Emergency room at Hospital Docente Trujillo Peru
Welcome to the MinSa Emergency Room

Hospital Regional Docente de Trujillo is the largest MinSa hospital in town, receiving fully – wait for it – 75 emergency visits per day. For comparison, my busy emergency room in a mid-sized Canadian city receives over two hundred visits most days. The wait times in the regional hospital are around 30 minutes, although no one keeps track of this. I point out to Dra. Lorena’s surprise that at home, patients frequently wait six hours before the physician even lays eyes on them.

There doesn’t seem to be any particular triage system beyond the walking wounded arriving at the desk one by one, demanding to see a physician. When this happens, between five and six interns and residents casually look up from their charting. I count thirteen beds in the ER, but there don’t appear to be any beds for newly arriving patients.

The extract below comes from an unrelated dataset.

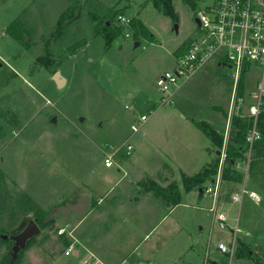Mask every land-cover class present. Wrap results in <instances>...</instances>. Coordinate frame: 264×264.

At least in this MinSa hospital, both my eyes and the perception of the Peruvian physicians seem to indicate that there is no pressing staffing problem. There is a problem with the distribution of those personnel (hence the need for the mandatory servicio rural), and moreover, a problem with resource availability.

What does all this mean for medical service trips, where hundreds of volunteers arrive expecting that Peru lacks the medical expertise to care for its people? It’s complicated.